[What to produce] Examine the material below and count the lines that hold the word "shifted". Report only the number.

++++ Listed entries

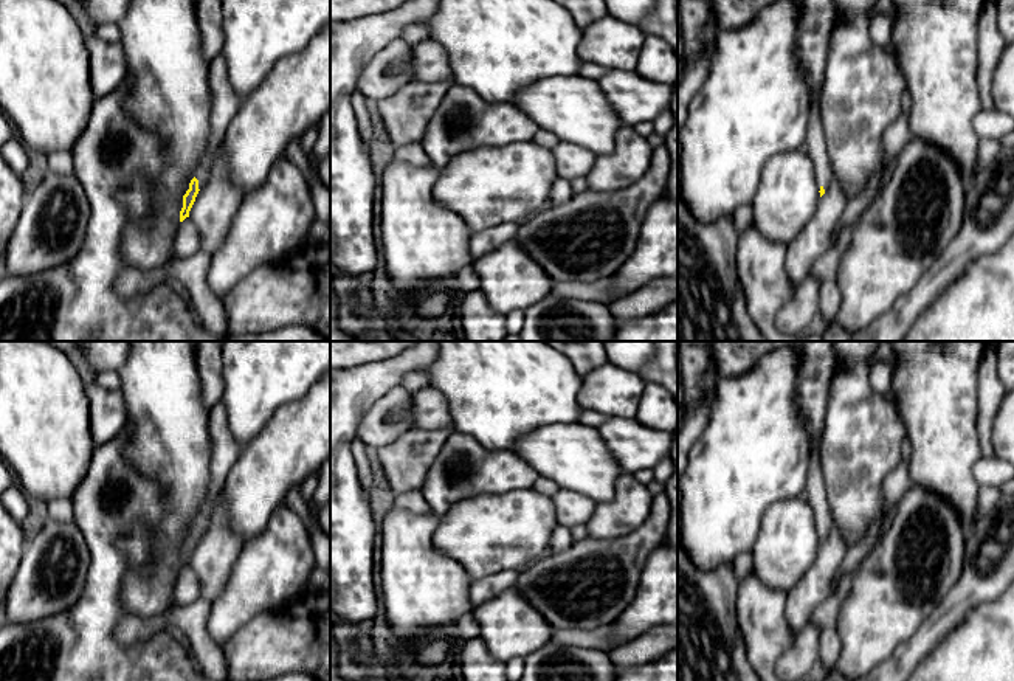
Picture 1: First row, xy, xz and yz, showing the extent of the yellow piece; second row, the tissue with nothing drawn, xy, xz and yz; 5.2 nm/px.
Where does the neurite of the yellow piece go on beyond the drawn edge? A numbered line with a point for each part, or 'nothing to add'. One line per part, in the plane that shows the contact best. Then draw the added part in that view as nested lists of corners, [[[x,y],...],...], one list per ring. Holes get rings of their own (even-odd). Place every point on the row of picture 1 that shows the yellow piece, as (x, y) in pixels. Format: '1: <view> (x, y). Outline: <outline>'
1: xy (225, 103). Outline: [[[222,54],[216,56],[209,64],[209,90],[212,102],[208,147],[192,172],[198,180],[198,189],[205,186],[216,152],[225,138],[231,119],[243,102],[243,98],[240,98],[229,84],[226,60]]]

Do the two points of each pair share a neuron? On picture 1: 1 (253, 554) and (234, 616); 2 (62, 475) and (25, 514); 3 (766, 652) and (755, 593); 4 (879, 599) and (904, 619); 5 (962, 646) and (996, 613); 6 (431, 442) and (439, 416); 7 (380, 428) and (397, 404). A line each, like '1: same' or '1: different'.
1: same
2: different
3: same
4: same
5: same
6: different
7: same

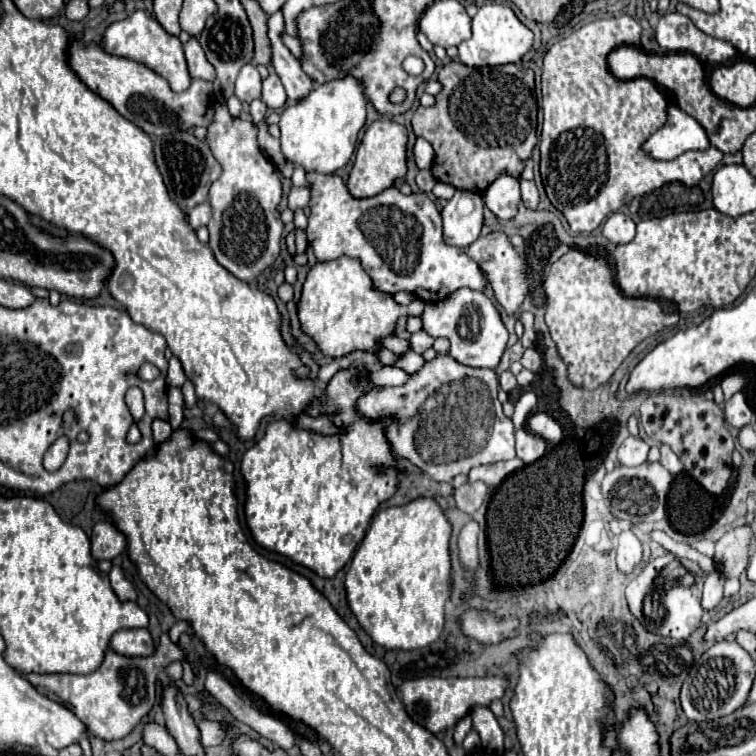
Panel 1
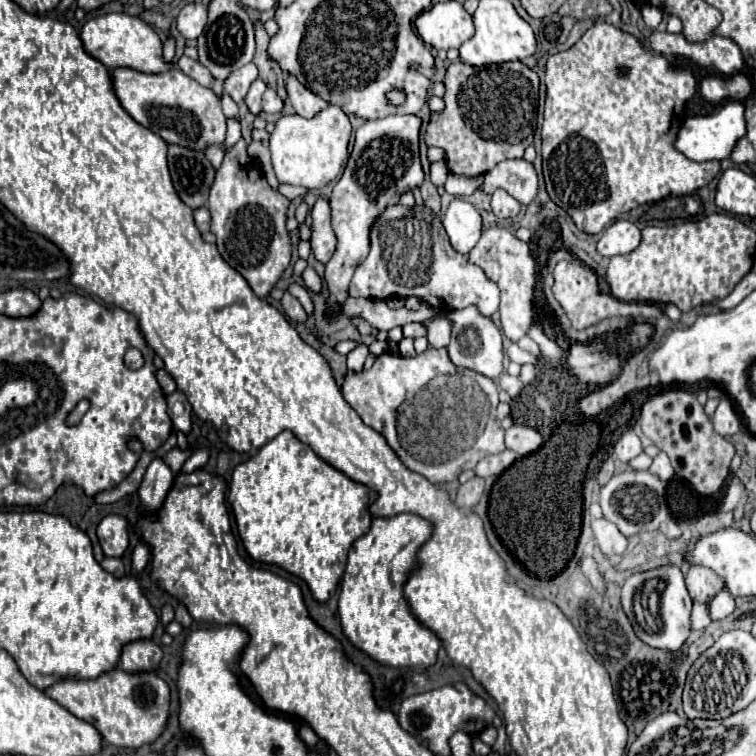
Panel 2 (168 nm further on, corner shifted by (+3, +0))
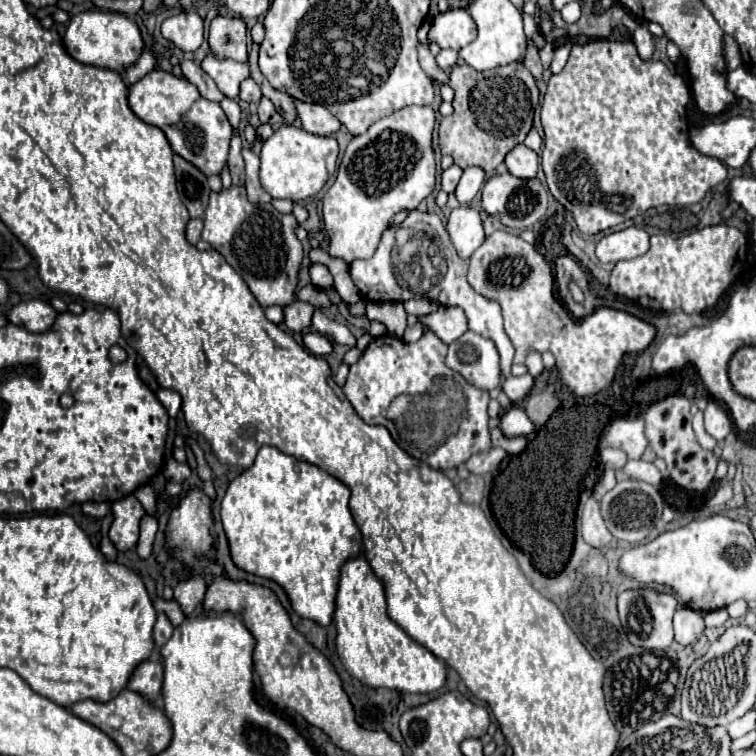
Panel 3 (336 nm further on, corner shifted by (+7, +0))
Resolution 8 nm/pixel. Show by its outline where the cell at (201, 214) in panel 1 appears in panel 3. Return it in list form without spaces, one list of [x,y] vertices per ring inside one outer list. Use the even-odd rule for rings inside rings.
[[[200,218],[190,220],[188,226],[186,226],[186,240],[190,244],[196,244],[200,240],[200,232],[202,232],[202,220]]]

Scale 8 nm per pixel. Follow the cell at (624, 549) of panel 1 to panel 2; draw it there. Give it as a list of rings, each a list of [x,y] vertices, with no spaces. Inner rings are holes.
[[[592,520],[592,530],[596,534],[598,546],[606,556],[620,556],[628,548],[628,538],[620,534],[618,526],[608,520]]]

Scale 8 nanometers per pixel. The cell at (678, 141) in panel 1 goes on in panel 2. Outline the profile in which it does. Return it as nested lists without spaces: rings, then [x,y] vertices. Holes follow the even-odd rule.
[[[726,102],[718,114],[708,116],[692,116],[686,118],[682,128],[676,134],[676,150],[680,150],[684,156],[696,162],[706,160],[724,160],[730,156],[734,144],[746,134],[746,122],[744,122],[744,104],[742,102]]]

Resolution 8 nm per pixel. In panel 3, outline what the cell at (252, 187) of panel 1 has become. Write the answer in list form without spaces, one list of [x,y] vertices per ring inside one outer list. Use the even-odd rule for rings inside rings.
[[[232,186],[222,192],[212,192],[204,214],[202,240],[206,240],[216,252],[220,252],[226,262],[246,280],[248,288],[256,296],[262,308],[268,306],[290,306],[296,302],[298,270],[304,260],[304,250],[296,238],[298,220],[288,214],[280,214],[272,204],[258,206],[246,200],[246,190]]]

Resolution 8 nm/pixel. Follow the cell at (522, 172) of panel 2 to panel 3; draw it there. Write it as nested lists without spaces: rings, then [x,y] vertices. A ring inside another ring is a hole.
[[[520,144],[514,146],[508,154],[506,154],[506,166],[510,170],[510,174],[518,176],[518,178],[536,178],[536,170],[538,170],[538,154]]]

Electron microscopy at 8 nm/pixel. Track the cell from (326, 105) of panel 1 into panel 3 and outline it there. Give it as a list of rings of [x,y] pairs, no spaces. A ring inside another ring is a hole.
[[[296,126],[278,128],[262,146],[260,152],[260,184],[272,198],[288,198],[292,202],[304,202],[316,196],[328,178],[336,174],[338,142],[334,136],[314,136]]]

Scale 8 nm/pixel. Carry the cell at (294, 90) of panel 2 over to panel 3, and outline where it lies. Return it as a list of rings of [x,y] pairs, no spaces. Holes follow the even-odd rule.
[[[296,100],[298,108],[298,118],[302,120],[302,126],[306,132],[316,134],[316,136],[332,136],[340,130],[340,122],[332,112],[320,104],[304,104]]]

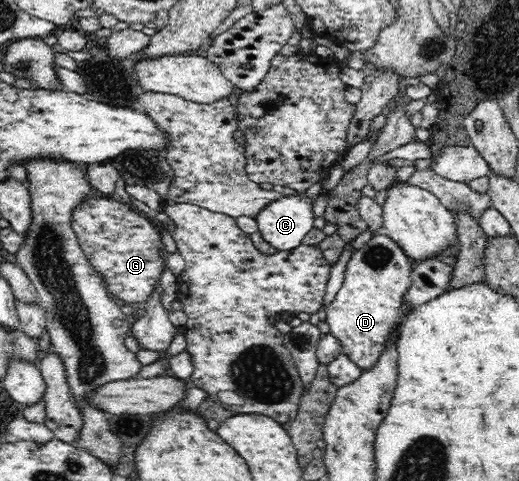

++++++++

[Final answer] 2